PROBLEM TO SOLVE: Can you output every line of the data below as a JSON list of strings, one string per line, with blank lines omitted?

Data excerpts:
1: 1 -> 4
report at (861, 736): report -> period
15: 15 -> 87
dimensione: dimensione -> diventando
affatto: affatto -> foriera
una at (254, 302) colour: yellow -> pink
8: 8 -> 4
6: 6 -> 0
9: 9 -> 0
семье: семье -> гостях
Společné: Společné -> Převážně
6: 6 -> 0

ANSWER TO THIS PROBLEM:
[
  "1: 1 -> 4",
  "report at (861, 736): report -> period",
  "15: 15 -> 87",
  "dimensione: dimensione -> diventando",
  "affatto: affatto -> foriera",
  "una at (254, 302) colour: yellow -> pink",
  "8: 8 -> 4",
  "6: 6 -> 0",
  "9: 9 -> 0",
  "семье: семье -> гостях",
  "Společné: Společné -> Převážně",
  "6: 6 -> 0"
]